Binghamton University has responded to the fatal attack in Mountainview College on April 15 in various ways — last Thursday, the administration released a list of frequently asked questions related to the event, and University President Harvey Stenger spoke at the Student Association Congress meeting on Monday evening to address campus safety concerns, prompting the Editorial Board to examine these responses and give criticism and credit where it is due.

The University’s list of frequently asked questions was largely misleading and led to many more questions than it answered. The first three questions the University addressed were the only ones that seemed specific to this incident, while the others seemed cookie-cutter; as if they could have been written in response to any emergency.

One of our main concerns is that the FAQ denies there was a manhunt on campus. The FAQ states, “There was never a manhunt on campus, though many areas of the campus were searched for evidence as part of the investigation.” While we don’t know the specifics of the investigation, the Editorial Board has trouble believing this to be true given the available details. We understand the limitations of how much information authorities can release during an ongoing investigation, but regardless of whether the increased police presence on campus was solely to search for evidence, this answer seems to be misleading because Michael Roque was arrested in Hunter Hall of Mountainview College, meaning there must have been some kind of search conducted on campus. Something doesn’t add up, and students deserve the rest of the equation sooner rather than later.

Additionally, in the original version of the FAQ released on April 19, the University stated, in response to the question “What safety measures are in place in residence halls?,” that there are security access telephones located outside of each residence hall at its main entrance. The answer also stated there is a campus watch program in place similar to “neighborhood watch” programs, and explained that resident assistants are trained in conflict resolution and emergency response. The University then listed six on-campus organizations with which Residential Life works closely, including Harpur’s Ferry student ambulance and the University Counseling Center.

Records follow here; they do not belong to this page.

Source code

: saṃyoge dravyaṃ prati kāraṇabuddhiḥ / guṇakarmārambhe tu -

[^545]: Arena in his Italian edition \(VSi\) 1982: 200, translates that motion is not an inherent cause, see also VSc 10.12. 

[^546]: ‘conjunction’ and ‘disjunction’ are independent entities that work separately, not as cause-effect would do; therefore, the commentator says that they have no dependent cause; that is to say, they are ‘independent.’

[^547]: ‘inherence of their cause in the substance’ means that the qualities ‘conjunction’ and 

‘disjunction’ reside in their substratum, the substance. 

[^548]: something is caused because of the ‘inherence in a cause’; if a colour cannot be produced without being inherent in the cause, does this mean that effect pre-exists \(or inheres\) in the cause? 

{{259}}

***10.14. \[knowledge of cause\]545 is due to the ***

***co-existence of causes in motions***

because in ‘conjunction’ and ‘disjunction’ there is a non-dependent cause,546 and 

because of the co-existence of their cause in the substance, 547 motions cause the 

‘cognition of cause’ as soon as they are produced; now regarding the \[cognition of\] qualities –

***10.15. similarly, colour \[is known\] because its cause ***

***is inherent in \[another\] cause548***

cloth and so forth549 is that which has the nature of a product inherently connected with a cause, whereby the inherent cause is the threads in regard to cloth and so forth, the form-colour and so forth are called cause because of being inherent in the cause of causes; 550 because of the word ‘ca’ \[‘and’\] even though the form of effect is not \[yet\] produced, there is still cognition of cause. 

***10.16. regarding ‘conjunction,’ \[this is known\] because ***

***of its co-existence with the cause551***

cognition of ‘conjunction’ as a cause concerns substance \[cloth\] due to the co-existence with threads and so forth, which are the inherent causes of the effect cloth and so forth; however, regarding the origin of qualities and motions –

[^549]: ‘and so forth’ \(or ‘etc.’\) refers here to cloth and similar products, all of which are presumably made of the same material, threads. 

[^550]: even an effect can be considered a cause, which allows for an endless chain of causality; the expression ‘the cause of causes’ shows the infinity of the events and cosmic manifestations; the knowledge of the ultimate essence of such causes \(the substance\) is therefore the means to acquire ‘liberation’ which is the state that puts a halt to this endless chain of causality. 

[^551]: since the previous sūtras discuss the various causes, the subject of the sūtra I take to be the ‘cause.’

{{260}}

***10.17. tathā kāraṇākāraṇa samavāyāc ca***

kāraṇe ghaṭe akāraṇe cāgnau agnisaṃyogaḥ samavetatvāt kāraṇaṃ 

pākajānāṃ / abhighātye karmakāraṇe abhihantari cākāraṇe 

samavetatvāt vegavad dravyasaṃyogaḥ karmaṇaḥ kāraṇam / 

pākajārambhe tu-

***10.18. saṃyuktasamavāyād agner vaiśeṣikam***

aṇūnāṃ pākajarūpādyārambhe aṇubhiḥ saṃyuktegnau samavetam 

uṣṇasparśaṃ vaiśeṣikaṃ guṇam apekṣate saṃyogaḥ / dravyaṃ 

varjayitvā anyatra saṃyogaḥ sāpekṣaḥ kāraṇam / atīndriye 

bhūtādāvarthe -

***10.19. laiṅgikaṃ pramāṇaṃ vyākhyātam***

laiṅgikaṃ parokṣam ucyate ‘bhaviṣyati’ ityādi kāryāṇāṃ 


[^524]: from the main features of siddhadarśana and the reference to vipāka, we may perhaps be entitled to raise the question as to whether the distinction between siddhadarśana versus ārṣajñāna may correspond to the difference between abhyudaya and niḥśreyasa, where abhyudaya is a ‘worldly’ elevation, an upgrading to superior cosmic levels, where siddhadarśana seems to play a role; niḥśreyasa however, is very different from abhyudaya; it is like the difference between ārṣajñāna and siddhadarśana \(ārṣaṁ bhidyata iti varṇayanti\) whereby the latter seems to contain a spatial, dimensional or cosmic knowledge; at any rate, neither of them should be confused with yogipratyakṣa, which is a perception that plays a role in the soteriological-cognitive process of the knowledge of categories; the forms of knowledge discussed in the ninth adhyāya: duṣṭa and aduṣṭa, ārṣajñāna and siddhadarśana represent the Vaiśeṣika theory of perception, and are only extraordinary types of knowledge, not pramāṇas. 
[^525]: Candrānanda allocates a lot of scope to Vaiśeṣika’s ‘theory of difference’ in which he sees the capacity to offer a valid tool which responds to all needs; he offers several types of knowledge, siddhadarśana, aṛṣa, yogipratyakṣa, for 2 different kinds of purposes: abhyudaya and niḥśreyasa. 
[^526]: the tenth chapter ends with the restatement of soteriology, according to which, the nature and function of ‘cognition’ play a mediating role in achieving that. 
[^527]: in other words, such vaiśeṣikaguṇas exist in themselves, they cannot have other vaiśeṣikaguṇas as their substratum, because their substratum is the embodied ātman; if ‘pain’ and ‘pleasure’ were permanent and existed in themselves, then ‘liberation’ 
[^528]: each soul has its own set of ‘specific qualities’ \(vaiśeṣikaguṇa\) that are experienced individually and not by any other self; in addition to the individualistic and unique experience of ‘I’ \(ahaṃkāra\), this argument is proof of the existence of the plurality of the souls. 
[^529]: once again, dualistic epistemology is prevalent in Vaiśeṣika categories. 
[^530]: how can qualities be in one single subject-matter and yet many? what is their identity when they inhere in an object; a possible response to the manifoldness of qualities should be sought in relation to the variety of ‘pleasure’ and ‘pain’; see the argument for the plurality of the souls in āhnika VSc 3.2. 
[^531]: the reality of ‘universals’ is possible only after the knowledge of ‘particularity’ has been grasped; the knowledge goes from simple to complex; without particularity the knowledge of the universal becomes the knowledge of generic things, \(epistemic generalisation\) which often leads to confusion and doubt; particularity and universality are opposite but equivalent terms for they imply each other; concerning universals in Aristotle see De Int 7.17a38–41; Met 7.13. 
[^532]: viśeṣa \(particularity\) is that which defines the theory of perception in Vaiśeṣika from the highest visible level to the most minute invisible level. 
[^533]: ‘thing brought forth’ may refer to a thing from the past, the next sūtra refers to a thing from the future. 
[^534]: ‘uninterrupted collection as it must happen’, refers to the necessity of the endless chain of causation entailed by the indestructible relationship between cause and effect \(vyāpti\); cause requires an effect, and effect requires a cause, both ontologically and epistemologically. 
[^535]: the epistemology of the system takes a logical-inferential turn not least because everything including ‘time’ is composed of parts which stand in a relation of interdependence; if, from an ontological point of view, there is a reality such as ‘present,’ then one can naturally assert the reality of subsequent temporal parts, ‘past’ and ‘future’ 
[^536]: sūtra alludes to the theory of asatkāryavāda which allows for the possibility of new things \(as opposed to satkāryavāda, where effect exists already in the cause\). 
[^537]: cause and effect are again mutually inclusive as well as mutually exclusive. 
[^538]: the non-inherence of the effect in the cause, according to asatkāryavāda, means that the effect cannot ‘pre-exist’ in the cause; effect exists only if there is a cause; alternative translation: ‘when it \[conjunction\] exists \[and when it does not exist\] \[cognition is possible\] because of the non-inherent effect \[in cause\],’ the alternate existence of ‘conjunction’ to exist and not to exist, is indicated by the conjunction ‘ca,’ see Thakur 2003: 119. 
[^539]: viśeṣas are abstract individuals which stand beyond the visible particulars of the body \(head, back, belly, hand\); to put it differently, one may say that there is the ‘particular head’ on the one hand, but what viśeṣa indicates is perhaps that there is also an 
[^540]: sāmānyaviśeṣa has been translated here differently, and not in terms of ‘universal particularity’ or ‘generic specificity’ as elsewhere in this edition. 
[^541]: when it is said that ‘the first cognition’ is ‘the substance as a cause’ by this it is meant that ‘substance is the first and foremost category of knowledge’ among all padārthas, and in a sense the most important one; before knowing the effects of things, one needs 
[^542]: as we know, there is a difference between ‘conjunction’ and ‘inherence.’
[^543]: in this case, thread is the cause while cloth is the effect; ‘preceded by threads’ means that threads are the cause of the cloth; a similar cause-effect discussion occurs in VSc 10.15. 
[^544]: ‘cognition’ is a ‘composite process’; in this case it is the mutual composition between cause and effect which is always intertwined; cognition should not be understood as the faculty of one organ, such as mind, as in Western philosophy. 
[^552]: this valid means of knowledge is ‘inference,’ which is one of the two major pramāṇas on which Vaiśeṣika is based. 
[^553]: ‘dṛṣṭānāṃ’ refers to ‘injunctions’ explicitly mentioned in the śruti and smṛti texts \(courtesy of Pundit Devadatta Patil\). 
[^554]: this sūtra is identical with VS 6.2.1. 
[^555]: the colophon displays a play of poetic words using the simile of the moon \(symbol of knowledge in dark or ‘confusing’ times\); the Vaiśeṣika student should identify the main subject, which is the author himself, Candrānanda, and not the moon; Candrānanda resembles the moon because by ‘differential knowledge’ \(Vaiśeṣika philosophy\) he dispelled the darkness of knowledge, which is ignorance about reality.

However, the FAQ has since been altered, and as of April 25, it only states that “All residence hall doors are locked on a 24-hour basis, requiring key-card access.” We question why the University changed this response in the FAQ from the original version, which listed four bullet points, and now only lists one. We also wonder whether or not these changes were made after we contacted Ryan Yarosh, BU’s director of media and public relations, with questions regarding the FAQ. In our last editorial, we called for increased and clearer communication from the University, and with that, we argue that students deserve more transparency — particularly in cases like this. Even though the FAQ was altered and, at times, misleading, it does address the University’s need to reconsider its current safety measures on campus.

The fourth question of the FAQ discusses the efforts that the University will take to improve campus safety moving forward. Although the Editorial Board believes there still remain unanswered questions regarding the situation, both as a whole and as a result of the FAQ, we recognize President Stenger’s remarks at the recent SA Congress meeting, where he addressed crucial security concerns. At the meeting, Stenger announced plans to transition to a new campus emergency alert system in which there is one button in the dispatch office that can send a campuswide alert immediately, rather than requiring the multiple steps the current process requires. This system is also used by Florida State University and Ohio State University, so we appreciate that the administration has looked into methods used by other universities in order to bring us up to par with our counterparts.

Stenger explained at the meeting that with the new system, the information sent out to students would not always be specific at first; it would simply tell students that an incident has occurred and urge students to stay safe. The University stated in the second question of the FAQ that the initial B-Alert on April 15 was not sent out until 45 minutes after the attack because police were ensuring their information was correct. However, we believe that it is in students’ best interest to be alerted of a dangerous situation immediately, and to receive more details later, rather than to wait for a more specific message that might only reach us after we are at risk. Thus, we commend the University not only for quickly following through with its promise to listen to students and improve upon the current emergency alert procedures, but also for realizing that student safety is paramount and a rapid response is key.

Per the Clery Act, a federal law that mandates that universities must disclose campus security information, BU is legally required to alert students of a dangerous situation. However, the Clery Act does not outline a specific time frame in which it must alert us, leaving it to the discretion of administrators to set up and publicize a procedure for doing so. We appreciate that the University is planning to implement this new system that will alert us immediately, going beyond what federal law requires to keep us safe.

We understand that there are no easy solutions to improving campus safety after the tragedies that have occurred over the past several weeks. While we are pleased to see that the University is, for the most part, taking steps to strengthen its safety protocol, we still hope that the administration will further examine how it communicates with students during emergencies. In the coming months, we expect to see more progress and to receive more clarity on a situation that seems to be clouded at this time.